Amidst reports of our increasingly threadbare safety cushion between supply and demand of energy, James Porter, Sales Director at Remeha Commercial, examines the role of the condensing boiler in improving our energy efficiency and helping keep the lights on across the UK.

Scared of the dark? If the thought of the lights going out across the UK makes you nervous, one option is to make sure you have stocked up on candles and torches by January 11, or whenever you read this article. This, according to the National Grid, is the date when the gap between Britain’s energy needs and supply is at its very thinnest. Or, if you want to effect real change, actively avoid wasting energy in the first place. For whilst as we look to generate energy from renewable sources, it is equally important we reduce our energy usage wherever possible. Heating, which is accountable for almost half of a building’s total energy consumption, offers huge potential for efficiency savings. And when it comes to the UK’s large proportion of energy inefficient buildings, high efficiency condensing boilers top the list of practical, cost-effective retrofit solutions for immediate, substantial energy and carbon savings.
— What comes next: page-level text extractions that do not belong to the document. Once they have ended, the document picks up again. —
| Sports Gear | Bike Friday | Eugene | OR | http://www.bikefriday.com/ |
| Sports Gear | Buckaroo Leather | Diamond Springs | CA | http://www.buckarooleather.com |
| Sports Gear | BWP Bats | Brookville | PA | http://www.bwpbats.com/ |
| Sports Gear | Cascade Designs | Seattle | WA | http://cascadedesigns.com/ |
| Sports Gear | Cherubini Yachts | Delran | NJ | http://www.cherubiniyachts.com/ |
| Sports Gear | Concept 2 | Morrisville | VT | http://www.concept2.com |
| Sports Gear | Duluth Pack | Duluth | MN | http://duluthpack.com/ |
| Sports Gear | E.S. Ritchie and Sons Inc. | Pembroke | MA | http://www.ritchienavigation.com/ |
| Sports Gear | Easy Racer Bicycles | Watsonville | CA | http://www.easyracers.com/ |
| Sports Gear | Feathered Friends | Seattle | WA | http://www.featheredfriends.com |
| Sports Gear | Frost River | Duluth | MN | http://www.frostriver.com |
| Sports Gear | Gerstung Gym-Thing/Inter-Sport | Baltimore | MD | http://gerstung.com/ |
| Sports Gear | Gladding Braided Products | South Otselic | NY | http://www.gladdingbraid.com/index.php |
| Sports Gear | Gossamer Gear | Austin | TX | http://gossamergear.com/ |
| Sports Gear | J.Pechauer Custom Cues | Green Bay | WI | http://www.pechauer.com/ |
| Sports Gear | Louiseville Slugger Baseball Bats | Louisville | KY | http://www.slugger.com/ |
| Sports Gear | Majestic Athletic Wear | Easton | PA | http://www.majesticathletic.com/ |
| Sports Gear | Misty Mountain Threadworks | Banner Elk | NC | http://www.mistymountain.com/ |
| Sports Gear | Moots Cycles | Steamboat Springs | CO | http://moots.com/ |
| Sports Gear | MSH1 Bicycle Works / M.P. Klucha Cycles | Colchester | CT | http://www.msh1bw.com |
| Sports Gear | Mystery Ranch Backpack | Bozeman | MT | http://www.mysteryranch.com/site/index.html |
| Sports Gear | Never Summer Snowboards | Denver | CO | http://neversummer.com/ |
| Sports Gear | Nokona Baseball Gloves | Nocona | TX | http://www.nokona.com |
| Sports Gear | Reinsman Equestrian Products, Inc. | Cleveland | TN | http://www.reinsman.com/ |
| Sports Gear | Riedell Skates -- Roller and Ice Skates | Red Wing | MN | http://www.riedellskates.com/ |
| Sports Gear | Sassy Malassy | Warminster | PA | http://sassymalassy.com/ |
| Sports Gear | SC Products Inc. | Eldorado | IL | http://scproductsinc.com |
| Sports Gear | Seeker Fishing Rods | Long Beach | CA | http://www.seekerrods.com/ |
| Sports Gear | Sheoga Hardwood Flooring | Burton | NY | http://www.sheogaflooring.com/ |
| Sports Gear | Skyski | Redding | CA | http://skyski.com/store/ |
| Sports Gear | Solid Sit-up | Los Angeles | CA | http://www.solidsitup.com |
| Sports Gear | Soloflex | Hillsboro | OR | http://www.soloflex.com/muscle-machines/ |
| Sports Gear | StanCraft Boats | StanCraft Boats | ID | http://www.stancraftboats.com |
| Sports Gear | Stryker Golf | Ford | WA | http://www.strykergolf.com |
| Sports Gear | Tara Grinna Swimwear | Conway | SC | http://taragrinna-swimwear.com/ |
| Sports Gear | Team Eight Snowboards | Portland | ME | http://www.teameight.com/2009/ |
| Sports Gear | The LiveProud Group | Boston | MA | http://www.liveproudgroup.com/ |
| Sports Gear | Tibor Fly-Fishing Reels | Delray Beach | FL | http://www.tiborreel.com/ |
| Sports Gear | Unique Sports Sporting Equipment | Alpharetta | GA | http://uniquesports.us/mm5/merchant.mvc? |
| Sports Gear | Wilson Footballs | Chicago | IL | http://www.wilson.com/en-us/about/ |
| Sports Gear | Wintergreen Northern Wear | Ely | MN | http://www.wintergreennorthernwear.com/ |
Why waste when you can save?

Improving our energy efficiency is pivotal to achieving a more sustainable future. Some 80% of UK properties currently depend on gas for heating with commercial boiler plant providing the heating for a significant percentage of our non-domestic buildings. If the boilers are inefficient, that’s a huge unnecessary waste of energy and finances. The Carbon Trust estimates that organisations stand to achieve energy and carbon savings in the region of 30 per cent simply by replacing any inefficient boilers with high efficiency condensing boilers. This is a conservative estimate: our own data points to savings as high as fifty per cent dependent on the building and the existing heating system in place. With their ultra-low NOx emissions, condensing boilers can also help create cleaner air, reducing allergies and respiratory conditions and improving health and well-being, all of which produces a more comfortable and productive working environment.

Achieving higher efficiencies

Condensing boilers are capable of achieving between 10 to 12 per cent higher efficiencies than non-condensing boilers due to their ability to recover both the sensible and latent heat from the flue gases, energy which is otherwise wasted by conventional boilers. Condensing boilers installed in a well-designed system allow us to use energy more effectively and more efficiently. On a national level, this helps us protect our energy security; for individual businesses and organisations, the relatively low initial investment of condensing boilers combined with lower gas prices offers a fast track to more affordable energy costs.
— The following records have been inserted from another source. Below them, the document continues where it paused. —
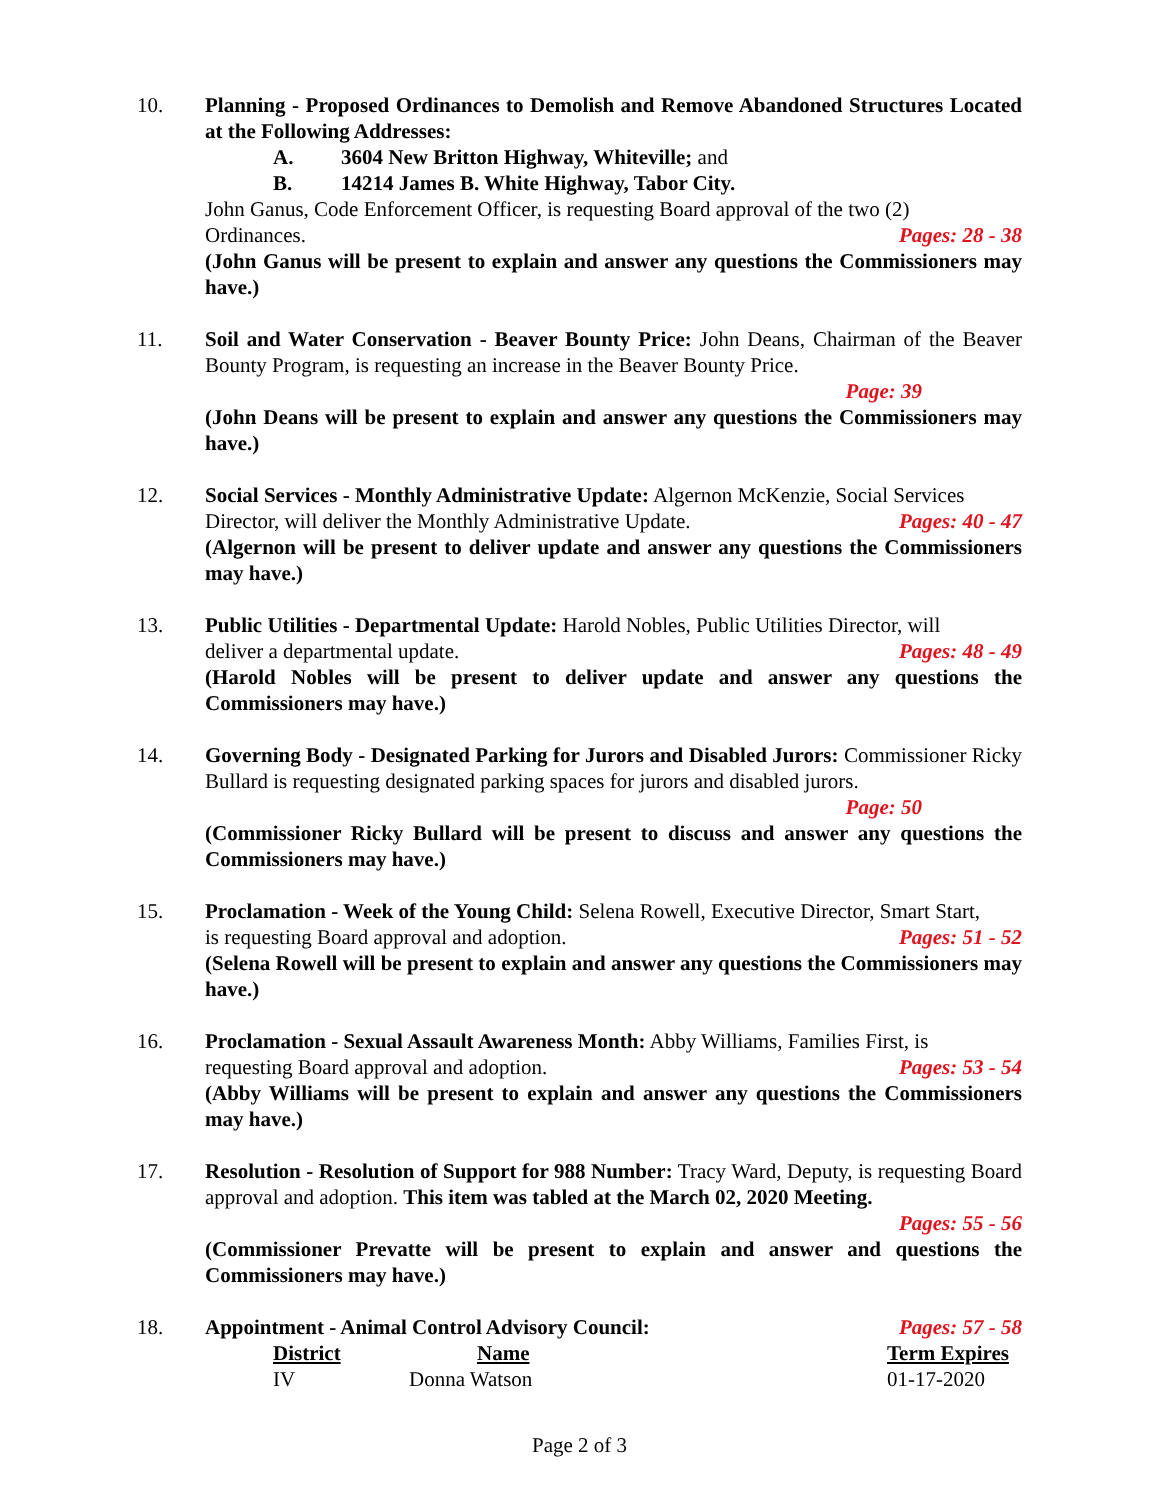10. Planning - Proposed Ordinances to Demolish and Remove Abandoned Structures Located at the Following Addresses:
A. 3604 New Britton Highway, Whiteville; and
B. 14214 James B. White Highway, Tabor City.
John Ganus, Code Enforcement Officer, is requesting Board approval of the two (2)
Ordinances. Pages: 28 - 38
(John Ganus will be present to explain and answer any questions the Commissioners may have.)
11. Soil and Water Conservation - Beaver Bounty Price: John Deans, Chairman of the Beaver Bounty Program, is requesting an increase in the Beaver Bounty Price.
Page: 39
(John Deans will be present to explain and answer any questions the Commissioners may have.)
12. Social Services - Monthly Administrative Update: Algernon McKenzie, Social Services
Director, will deliver the Monthly Administrative Update. Pages: 40 - 47
(Algernon will be present to deliver update and answer any questions the Commissioners may have.)
13. Public Utilities - Departmental Update: Harold Nobles, Public Utilities Director, will
deliver a departmental update. Pages: 48 - 49
(Harold Nobles will be present to deliver update and answer any questions the Commissioners may have.)
14. Governing Body - Designated Parking for Jurors and Disabled Jurors: Commissioner Ricky Bullard is requesting designated parking spaces for jurors and disabled jurors.
Page: 50
(Commissioner Ricky Bullard will be present to discuss and answer any questions the Commissioners may have.)
15. Proclamation - Week of the Young Child: Selena Rowell, Executive Director, Smart Start,
is requesting Board approval and adoption. Pages: 51 - 52
(Selena Rowell will be present to explain and answer any questions the Commissioners may have.)
16. Proclamation - Sexual Assault Awareness Month: Abby Williams, Families First, is
requesting Board approval and adoption. Pages: 53 - 54
(Abby Williams will be present to explain and answer any questions the Commissioners may have.)
17. Resolution - Resolution of Support for 988 Number: Tracy Ward, Deputy, is requesting Board approval and adoption. This item was tabled at the March 02, 2020 Meeting.
Pages: 55 - 56
(Commissioner Prevatte will be present to explain and answer and questions the Commissioners may have.)
18. Appointment - Animal Control Advisory Council: Pages: 57 - 58
| District | Name | Term Expires |
| --- | --- | --- |
| IV | Donna Watson | 01-17-2020 |
Page 2 of 3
Smart system design is, of course, crucial to achieving the higher efficiencies. For continuous condensing to take place, the boiler return water must be at or below the dew point of the flue gases, which occurs around 54°C. On older heating systems sized on higher flow and return temperatures (typically 82/71°C), design where possible to promote lower return temperatures or add the appropriate weather compensated controls to maximise continuous condensing and ensure efficient use of the energy input.
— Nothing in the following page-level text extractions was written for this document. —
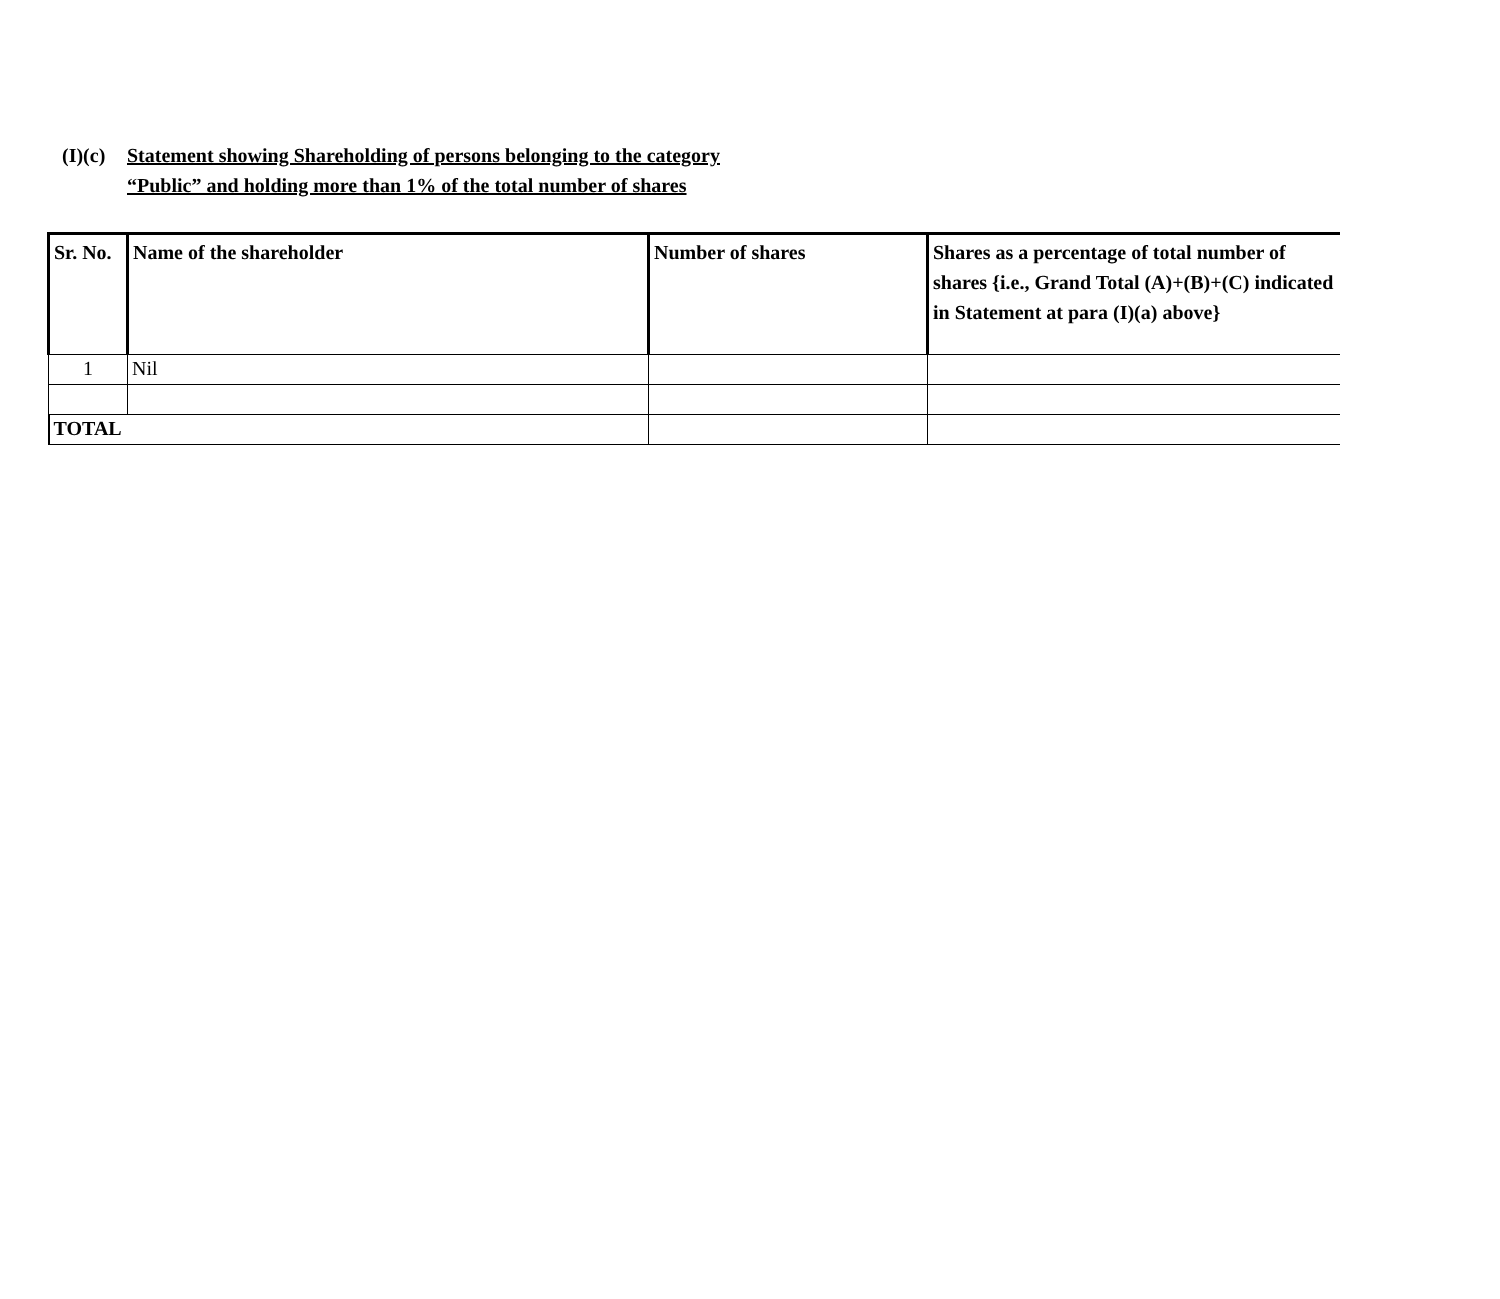(I)(c)
Statement showing Shareholding of persons belonging to the category
“Public” and holding more than 1% of the total number of shares
| Sr. No. | Name of the shareholder | Number of shares | Shares as a percentage of total number of shares {i.e., Grand Total (A)+(B)+(C) indicated in Statement at para (I)(a) above} |
| --- | --- | --- | --- |
| 1 | Nil | | |
| TOTAL | | | |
Alternatively, perhaps the simplest means of achieving continuous condensing on older heating systems is to install a full-time condensing boiler that, by incorporating passive flue gas heat recovery technology, can recover any waste energy and transfer it back through a Plate Heat Exchanger (PHE) for cold water preheat. This enables full-time condensing boilers to operate at 100 per cent efficiency regardless of flow and return temperatures or boiler load.

Maximising savings

Consider also installing multiple boilers in cascade operation and adding a sequential control. Operating multiple boilers in sequence facilitates wider output modulation, allowing the boilers to match more accurately the heat demand of the building. The boilers therefore operate more efficiently and for longer, resulting in maintenance and operational cost savings.

Plant rooms come in all shapes and sizes and their irregular features can present a challenge when it comes to system design – which can in turn have an impact on the budget. Well-designed cascade systems offer contractors a number of design installation options to accommodate these restrictions.  A more recent innovation is the bespoke rig system service introduced by enlightened manufacturers to support consultants in overcoming plant room limitations and tight deadlines. These rigs are designed and manufactured to meet the exact requirements of each individual project so that they can be installed in a fraction of the time. This solution is particularly beneficial for organisations restricted to a small window of time in which to carry out refurbishment projects.

Heating for the future

Whether the sole provider of heat or installed as a backup alongside renewable energy technologies such as gas absorption heat pumps and Combined Heat and Power (CHP) units, condensing boilers offer a practical, affordable, flexible solution to cleaner, energy-efficient heating today and tomorrow.

The government has identified gas as an important source in our future energy mix. Condensing technology allows us to use this clean burning fuel more effectively and sparingly to achieve lower greenhouse gas emissions, significant energy and cost savings, and improved energy security. As pioneers of condensing technology, we at Remeha Commercial look forward to working alongside consultants and contractors to support organisations with reliable, cost-effective, energy-efficient solutions that will play their part in keeping the lights on this winter.